[Selection]:
★ ★ ★ ★ ★ ★ ★

Compilation album (Mix)
- Released: April 4, 2006
- Genre: Drum and bass; hardstep; darkstep;
- Length: CD1 1:19:13; CD2 1:00:21;
- Label: Human Imprint; System Recordings;
- Compiler: Dieselboy

Dieselboy chronology
| The Dungeonmaster's Guide (2004) | The HUMAN Resource (2006) | Substance D (2008) |

= The Human Resource =

The HUMAN Resource is a drum and bass compilation album presented by Dieselboy. The first disc is unmixed and the second disc is mixed by Evol Intent on Ableton. The CD art was designed by Dieselboy (Damian Higgins) with graphic artist Joel Savitzky. The HUMAN Resource was released on April 6, 2006, and debuted at number 14 on Billboards Electronic Album chart.

★ ★ ★ ★ ★ ★ ★

[Records provided]:
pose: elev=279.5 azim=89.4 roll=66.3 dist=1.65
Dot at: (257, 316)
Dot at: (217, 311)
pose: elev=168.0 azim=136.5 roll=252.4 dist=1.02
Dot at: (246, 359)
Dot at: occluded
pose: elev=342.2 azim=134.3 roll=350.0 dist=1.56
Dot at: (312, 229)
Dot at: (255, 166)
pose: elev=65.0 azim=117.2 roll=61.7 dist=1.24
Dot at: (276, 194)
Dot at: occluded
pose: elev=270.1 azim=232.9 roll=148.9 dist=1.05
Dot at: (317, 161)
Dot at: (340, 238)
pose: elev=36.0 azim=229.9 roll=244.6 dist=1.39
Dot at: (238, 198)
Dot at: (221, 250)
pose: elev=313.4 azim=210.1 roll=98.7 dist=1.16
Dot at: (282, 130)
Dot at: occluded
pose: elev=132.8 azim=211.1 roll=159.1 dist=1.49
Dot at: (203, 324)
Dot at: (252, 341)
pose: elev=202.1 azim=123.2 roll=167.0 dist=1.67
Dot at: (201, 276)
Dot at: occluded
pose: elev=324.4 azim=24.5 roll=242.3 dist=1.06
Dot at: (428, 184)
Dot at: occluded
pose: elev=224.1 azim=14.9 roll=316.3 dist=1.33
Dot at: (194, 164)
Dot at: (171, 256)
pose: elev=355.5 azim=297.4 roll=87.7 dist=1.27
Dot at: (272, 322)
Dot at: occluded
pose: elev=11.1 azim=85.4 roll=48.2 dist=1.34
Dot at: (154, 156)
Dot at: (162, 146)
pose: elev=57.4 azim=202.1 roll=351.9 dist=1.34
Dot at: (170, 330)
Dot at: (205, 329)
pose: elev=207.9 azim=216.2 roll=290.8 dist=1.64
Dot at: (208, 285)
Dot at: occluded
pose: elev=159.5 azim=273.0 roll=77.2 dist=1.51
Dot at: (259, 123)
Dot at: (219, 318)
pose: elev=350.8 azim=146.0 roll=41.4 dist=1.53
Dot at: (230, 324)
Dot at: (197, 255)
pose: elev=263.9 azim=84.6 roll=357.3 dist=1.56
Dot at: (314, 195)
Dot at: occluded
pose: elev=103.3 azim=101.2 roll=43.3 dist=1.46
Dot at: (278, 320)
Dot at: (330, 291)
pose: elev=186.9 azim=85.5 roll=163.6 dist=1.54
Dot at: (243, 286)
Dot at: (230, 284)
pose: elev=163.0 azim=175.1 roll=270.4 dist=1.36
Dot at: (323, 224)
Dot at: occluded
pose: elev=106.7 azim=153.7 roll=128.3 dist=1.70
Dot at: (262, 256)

★ ★ ★ ★ ★ ★ ★

[What you need to do]:
1. According to the album page, who mixed the second disc of The HUMAN Resource?
2. Render this sentence from the album page in Spanish: "The first disc is unmixed and the second disc is mixed by Evol Intent on Ableton."
3. Duplicate everything in the album page from "- Released: April" down to "Electronic Album chart.".
The entries have nothing to do with the album page.

[Worked solutions]:
1. Evol Intent mixed it on Ableton.

2. El primer disco no está mezclado y el segundo disco está mezclado por Evol Intent en Ableton.

3.
- Released: April 4, 2006
- Genre: Drum and bass; hardstep; darkstep;
- Length: CD1 1:19:13; CD2 1:00:21;
- Label: Human Imprint; System Recordings;
- Compiler: Dieselboy

Dieselboy chronology
| The Dungeonmaster's Guide (2004) | The HUMAN Resource (2006) | Substance D (2008) |

= The Human Resource =

The HUMAN Resource is a drum and bass compilation album presented by Dieselboy. The first disc is unmixed and the second disc is mixed by Evol Intent on Ableton. The CD art was designed by Dieselboy (Damian Higgins) with graphic artist Joel Savitzky. The HUMAN Resource was released on April 6, 2006, and debuted at number 14 on Billboards Electronic Album chart.